The Supreme Court leaves the Texas Abortion Act in effect


December 10, 2021 – In a long-awaited decision, the US Supreme Court today ruled that the controversial Texas abortion a law that restricts proceedings to women pregnant in 6 weeks or less it can continue to be enforced, but state and federal courts are allowed to debate whether it violates the Constitution.

As anti-abortion organizations celebrate and abortion rights groups discuss what the decision could mean for women not just in Texas but across the U.S., there is another, bigger implication.

Texas law has caused a lot of controversy, in part because it has had an unusual approach. Empowering basically anyone across the nation to file a lawsuit against a lone star woman seeking outlaw proceedings, or anyone assisting her – including health professionals – this opens up the potential for similar legal challenges to other Supreme Marriage, Weapons and Other Judgments rights.

The the court rejected the efforts on behalf of abortion providers and the federal government to repeal the law, but said lower courts should determine the final fate of the law.

The verdict allows supporters of the right to abortion a lawsuit in state court, where a Texas judge on Thursday declared the law unconstitutional. However, he stopped issuing the ban. Opponents of the right to abortion have promised to appeal the verdict of District Judge David Peeples.

Case timeline

The law came into force on September 1, 2021. The day before the Supreme Court it didn’t work to maintain the law as required by abortion rights organizations. As a result, many women in Texas who sought treatment after 6 weeks traveled to nearby states. On 25 October, the Court agreed to hear a challenging the law by the Biden administration.

Today’s decision by the Supreme Court to uphold Texas law runs counter to the general consensus of many legal observers that judges receptive to blocking the law, based on questions and concerns raised by the judges during the oral hearing on 1 November 2021.

A separate legal challenge to the right to abortion includes the Mississippi Act, which prohibits proceedings from the 15th week of pregnancy. Judges of the Supreme Court scheduled oral hearings in that case for December 1, and the decision in that case is expected to be made in June 2022.

The number of abortions continues to decline

The number and rate of abortions increased after Roe v. Wade ruled in 1973, remained relatively stable during the 1980s, and then began to decline. “This decline has been going on for a long time,” said Amanda Jean Stevenson, PhD, an assistant professor of sociology at the University of Colorado Boulder during a recent press briefing sponsored by SciLine and the American Association for the Advancement of Science.

“One important thing is that this decline is unlikely to be driven by abortion restrictions until 2017,” she added.

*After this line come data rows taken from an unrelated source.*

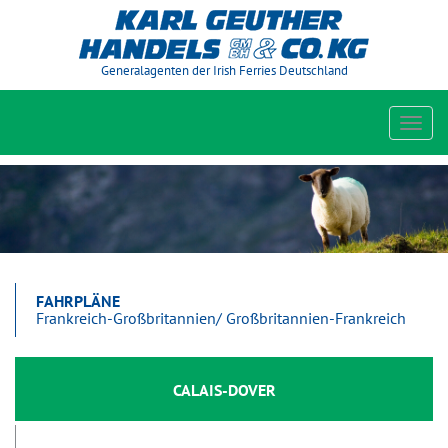
Generalagenten der Irish Ferries Deutschland
Toggl
navig
FAHRPLÄNE
Frankreich-Großbritannien/ Großbritannien-Frankreich
CALAIS-DOVER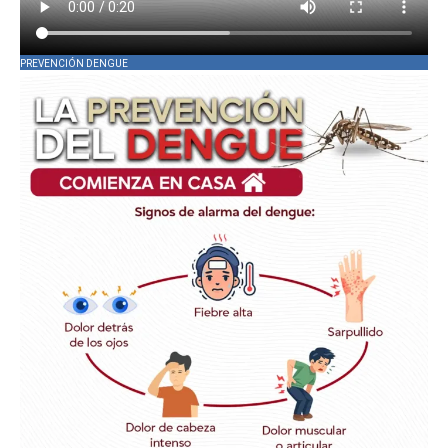
PREVENCIÓN DENGUE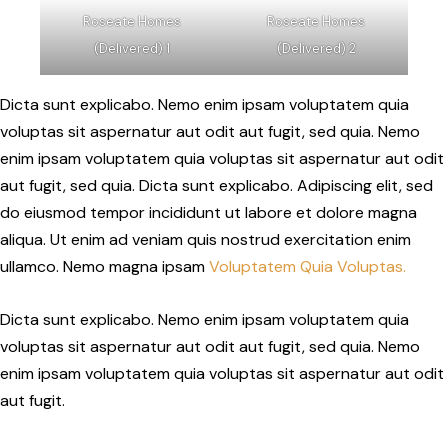
Roseate Homes
Roseate Homes
(Delivered) 1
(Delivered) 2
Dicta sunt explicabo. Nemo enim ipsam voluptatem quia
voluptas sit aspernatur aut odit aut fugit, sed quia. Nemo
enim ipsam voluptatem quia voluptas sit aspernatur aut odit
aut fugit, sed quia. Dicta sunt explicabo. Adipiscing elit, sed
do eiusmod tempor incididunt ut labore et dolore magna
aliqua. Ut enim ad veniam quis nostrud exercitation enim
ullamco. Nemo magna ipsam
Voluptatem Quia Voluptas.
Dicta sunt explicabo. Nemo enim ipsam voluptatem quia
voluptas sit aspernatur aut odit aut fugit, sed quia. Nemo
enim ipsam voluptatem quia voluptas sit aspernatur aut odit
aut fugit.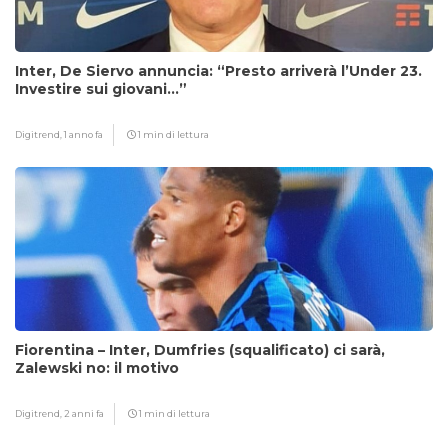
Inter, De Siervo annuncia: “Presto arriverà l’Under 23.
Investire sui giovani…”
Digitrend,
1 anno fa
1 min di lettura
Fiorentina – Inter, Dumfries (squalificato) ci sarà,
Zalewski no: il motivo
Digitrend,
2 anni fa
1 min di lettura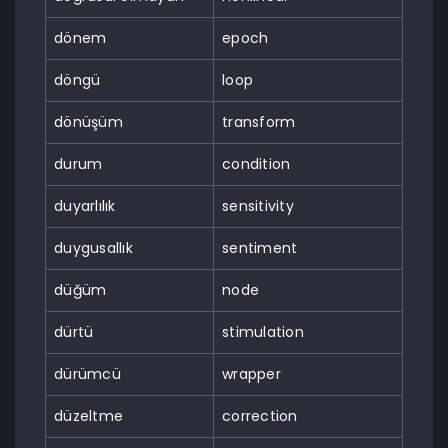
dönem
epoch
döngü
loop
dönüşüm
transform
durum
condition
duyarlılık
sensitivity
duygusallık
sentiment
düğüm
node
dürtü
stimulation
dürümcü
wrapper
düzeltme
correction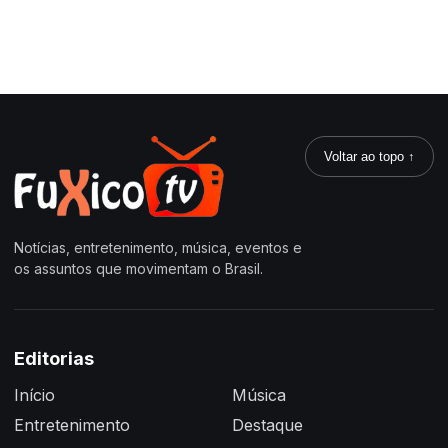
Voltar ao topo ↑
Notícias, entretenimento, música, eventos e
os assuntos que movimentam o Brasil.
Editorias
Início
Música
Entretenimento
Destaque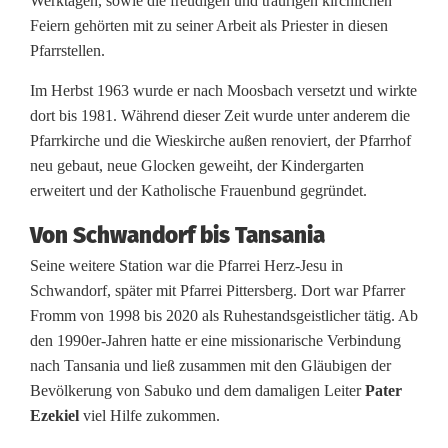
Werktagen, sowie die freudigen und traurigen kirchlichen
i
Feiern gehörten mit zu seiner Arbeit als Priester in diesen
Pfarrstellen.
s
Im Herbst 1963 wurde er nach Moosbach versetzt und wirkte
n
dort bis 1981. Während dieser Zeit wurde unter anderem die
a
Pfarrkirche und die Wieskirche außen renoviert, der Pfarrhof
neu gebaut, neue Glocken geweiht, der Kindergarten
c
erweitert und der Katholische Frauenbund gegründet.
h
Von Schwandorf bis Tansania
T
Seine weitere Station war die Pfarrei Herz-Jesu in
a
Schwandorf, später mit Pfarrei Pittersberg. Dort war Pfarrer
Fromm von 1998 bis 2020 als Ruhestandsgeistlicher tätig. Ab
n
den 1990er-Jahren hatte er eine missionarische Verbindung
s
nach Tansania und ließ zusammen mit den Gläubigen der
Bevölkerung von Sabuko und dem damaligen Leiter
Pater
a
Ezekiel
viel Hilfe zukommen.
n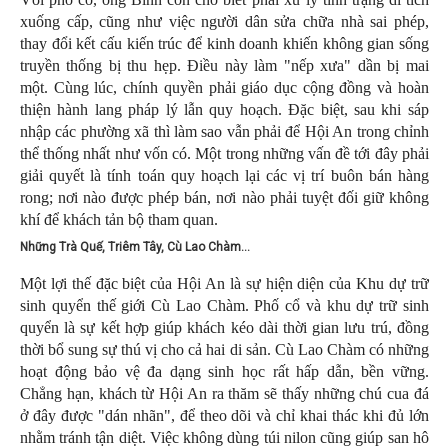
xuống cấp, cũng như việc người dân sửa chữa nhà sai phép,
thay đổi kết cấu kiến trúc để kinh doanh khiến không gian sống
truyền thống bị thu hẹp. Điều này làm "nếp xưa" dần bị mai
một. Cùng lúc, chính quyền phải giáo dục cộng đồng và hoàn
thiện hành lang pháp lý lẫn quy hoạch. Đặc biệt, sau khi sáp
nhập các phường xã thì làm sao vẫn phải để Hội An trong chỉnh
thể thống nhất như vốn có. Một trong những vấn đề tới đây phải
giải quyết là tính toán quy hoạch lại các vị trí buôn bán hàng
rong; nơi nào được phép bán, nơi nào phải tuyệt đối giữ không
khí để khách tản bộ tham quan.
Những Trà Quế, Triêm Tây, Cù Lao Chàm…
Một lợi thế đặc biệt của Hội An là sự hiện diện của Khu dự trữ
sinh quyển thế giới Cù Lao Chàm. Phố cổ và khu dự trữ sinh
quyển là sự kết hợp giúp khách kéo dài thời gian lưu trú, đồng
thời bổ sung sự thú vị cho cả hai di sản. Cù Lao Chàm có những
hoạt động bảo vệ đa dạng sinh học rất hấp dẫn, bền vững.
Chẳng hạn, khách từ Hội An ra thăm sẽ thấy những chú cua đá
ở đây được "dán nhãn", để theo dõi và chỉ khai thác khi đủ lớn
nhằm tránh tận diệt. Việc không dùng túi nilon cũng giúp san hô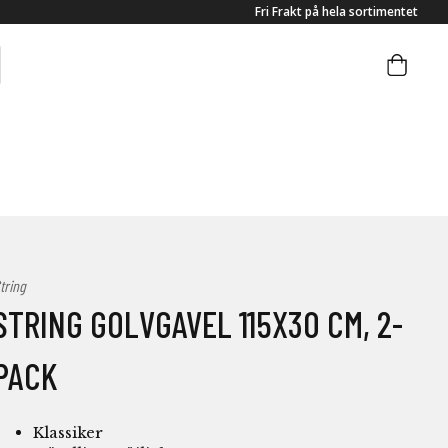
Fri Frakt på hela sortimentet
tring
STRING GOLVGAVEL 115X30 CM, 2-
PACK
Klassiker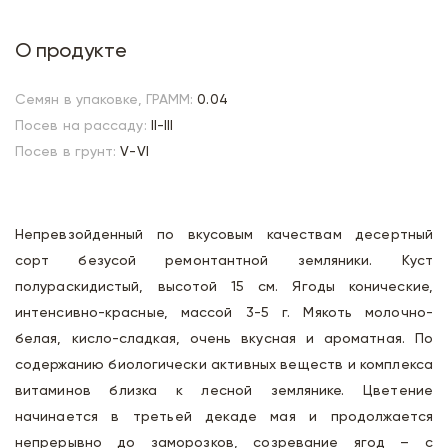
О продукте
Семян в упаковке, ГРАММ:
0.04
Посев на рассаду:
II-III
Посев в грунт:
V-VI
Непревзойденный по вкусовым качествам десертный
сорт безусой ремонтантной земляники. Куст
полураскидистый, высотой 15 см. Ягоды конические,
интенсивно-красные, массой 3-5 г. Мякоть молочно-
белая, кисло-сладкая, очень вкусная и ароматная. По
содержанию биологически активных веществ и комплекса
витаминов близка к лесной землянике. Цветение
начинается в третьей декаде мая и продолжается
непрерывно до заморозков, созревание ягод – с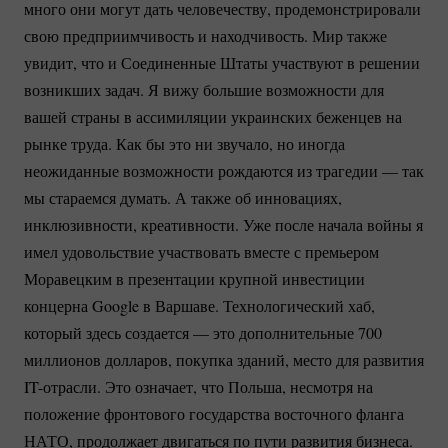
много они могут дать человечеству, продемонстрировали
свою предприимчивость и находчивость. Мир также
увидит, что и Соединенные Штаты участвуют в решении
возникших задач. Я вижу большие возможности для
вашей страны в ассимиляции украинских беженцев на
рынке труда. Как бы это ни звучало, но иногда
неожиданные возможности рождаются из трагедии — так
мы стараемся думать. А также об инновациях,
инклюзивности, креативности. Уже после начала войны я
имел удовольствие участвовать вместе с премьером
Моравецким в презентации крупной инвестиции
концерна Google в Варшаве. Технологический хаб,
который здесь создается — это дополнительные 700
миллионов долларов, покупка зданий, место для развития
IT-отрасли.
Это означает, что Польша, несмотря на
положение фронтового государства восточного фланга
НАТО, продолжает двигаться по пути развития бизнеса.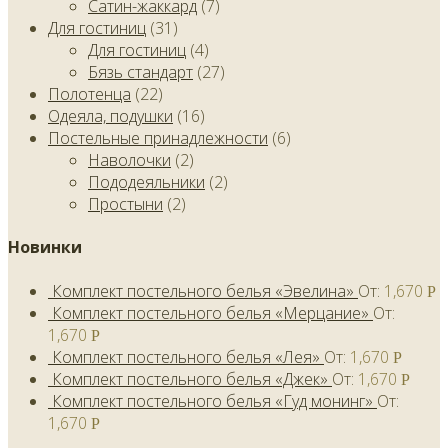
Сатин-жаккард
(7)
Для гостиниц
(31)
Для гостиниц
(4)
Бязь стандарт
(27)
Полотенца
(22)
Одеяла, подушки
(16)
Постельные принадлежности
(6)
Наволочки
(2)
Пододеяльники
(2)
Простыни
(2)
Новинки
Комплект постельного белья «Эвелина»
От:
1,670
Р
Комплект постельного белья «Мерцание»
От:
1,670
Р
Комплект постельного белья «Лея»
От:
1,670
Р
Комплект постельного белья «Джек»
От:
1,670
Р
Комплект постельного белья «Гуд монинг»
От:
1,670
Р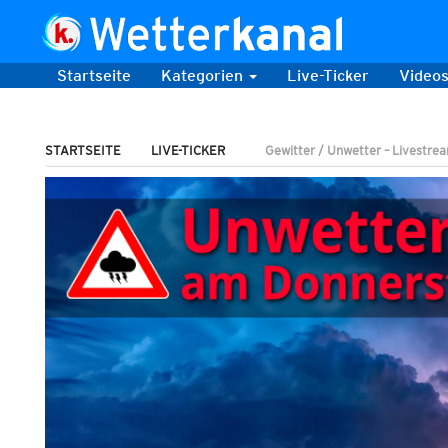
Startseite
Kategorien
Live-Ticker
Video
STARTSEITE
LIVE-TICKER
Gewitter / Unwetter – Livestre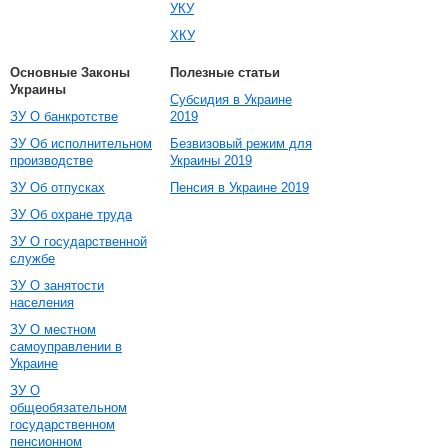
УКУ
ХКУ
Основные Законы
Полезные статьи
Украины
Субсидия в Украине
ЗУ О банкротстве
2019
ЗУ Об исполнительном
Безвизовый режим для
производстве
Украины 2019
ЗУ Об отпусках
Пенсия в Украине 2019
ЗУ Об охране труда
ЗУ О государственной
службе
ЗУ О занятости
населения
ЗУ О местном
самоуправлении в
Украине
ЗУ О
общеобязательном
государственном
пенсионном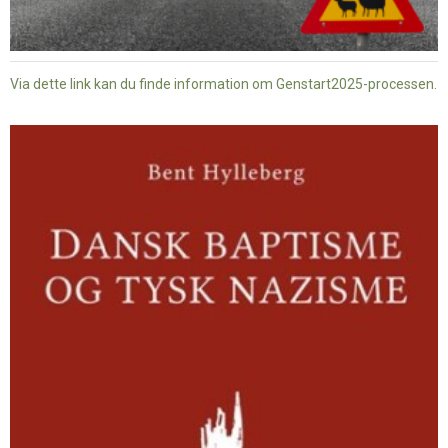
Via dette link kan du finde information om Genstart2025-processen.
Dansk
baptisme
og
tysk
nazisme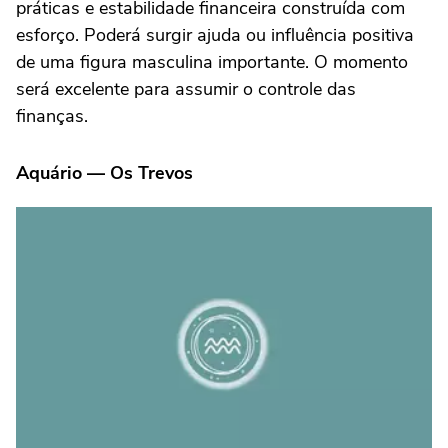
práticas e estabilidade financeira construída com
esforço. Poderá surgir ajuda ou influência positiva
de uma figura masculina importante. O momento
será excelente para assumir o controle das
finanças.
Aquário — Os Trevos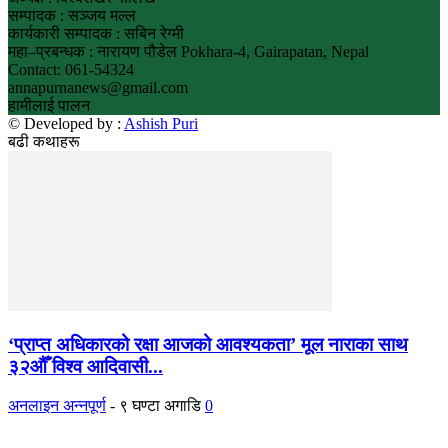
सम्पादक : सञ्जय मल्ल
कार्यकारी सम्पादक : सबिन रेग्मी
महा–प्रबन्धक : नारायण पौडेल Pokhara-4, Gairapatan, Nepal
Contact: 061-54324
annapurnanews@gmail.com
हामीलाई पालन
© Developed by :
Ashish Puri
बढी कथाहरू
‘प्राप्त अधिकारको रक्षा आजको आवश्यकता’ मूल नाराका साथ
३२औँ विश्व आदिवासी...
अनलाइन अन्नपूर्ण
-
९ घण्टा अगाडि
0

Improvements in contraceptive capabilities are one of the reasons why scientists believe the rate is declining, Stevenson said. Also, rates decreased the most among teenagers, reflecting the overall decline in teenage pregnancies at the same time.

Common misperceptions

“There are a lot of myths about abortion and that’s why we’re here today,” said Sarah Ward Prager, MD, a professor of obstetrics and gynecology at the University of Washington in Seattle. For example, “most people find abortion to be quite unsafe.”

However, she stressed: “There are no long-term health risks of miscarriage. It is not linked to future risks of infertility or ectopic pregnancy, miscarriage, birth defects or premature births.” Allegations linking abortion to a higher risk of breast cancer, depression, anxiety or suicide are untrue, Prager said.

The long-term risks to mental health are not greater than in women who carry a pregnancy to term, she said.

The journalist asked about opponents who claim that science shows the harmful effects of abortion, such as post-traumatic stress disorder or fetal pain.

“There is no scientific evidence to suggest that abortion causes PTSD,” said Dr. Diana Greene Foster, director of research to improve new standards and reproductive health at the University of California, San Francisco. “You can claim that if you’re politically motivated and don’t care about science.”

“And, likewise, people who are familiar with fetal brain development dispute the concept that fetal pain occurs 24 weeks ago,” Greene Foster added.

Another area of ​​confusion is the difference between a “morning after pill” and an abortion pill with medication. The pill for the morning after is considered emergency contraception. “It’s a drug designed to prevent ovulation and thus prevent pregnancy,” said Greene Foster.

In contrast, abortion medication – a combination of mifepristone and misoprostol, also known as the “abortion pill” – is designed to terminate an existing pregnancy for up to 10 weeks.

Transferable and maternal risks

“What people think about abortion is often not the real picture,” Prager said. “Access to safe and legal abortion reduces maternal mortality.”

The risk of death from miscarriage is 0.7 per 100,000 compared to the risk of death from childbirth of 9 per 100,000, and the risk of dying from tonsillectomy is 3 to 6 per 100,000.

Furthermore, we know that people who are disproportionately affected by the restrictions are also those who face higher maternal mortality rates, Prager added. “That risk is higher for some populations. It’s higher for blacks in this country and Native Americans and Alaska Natives.”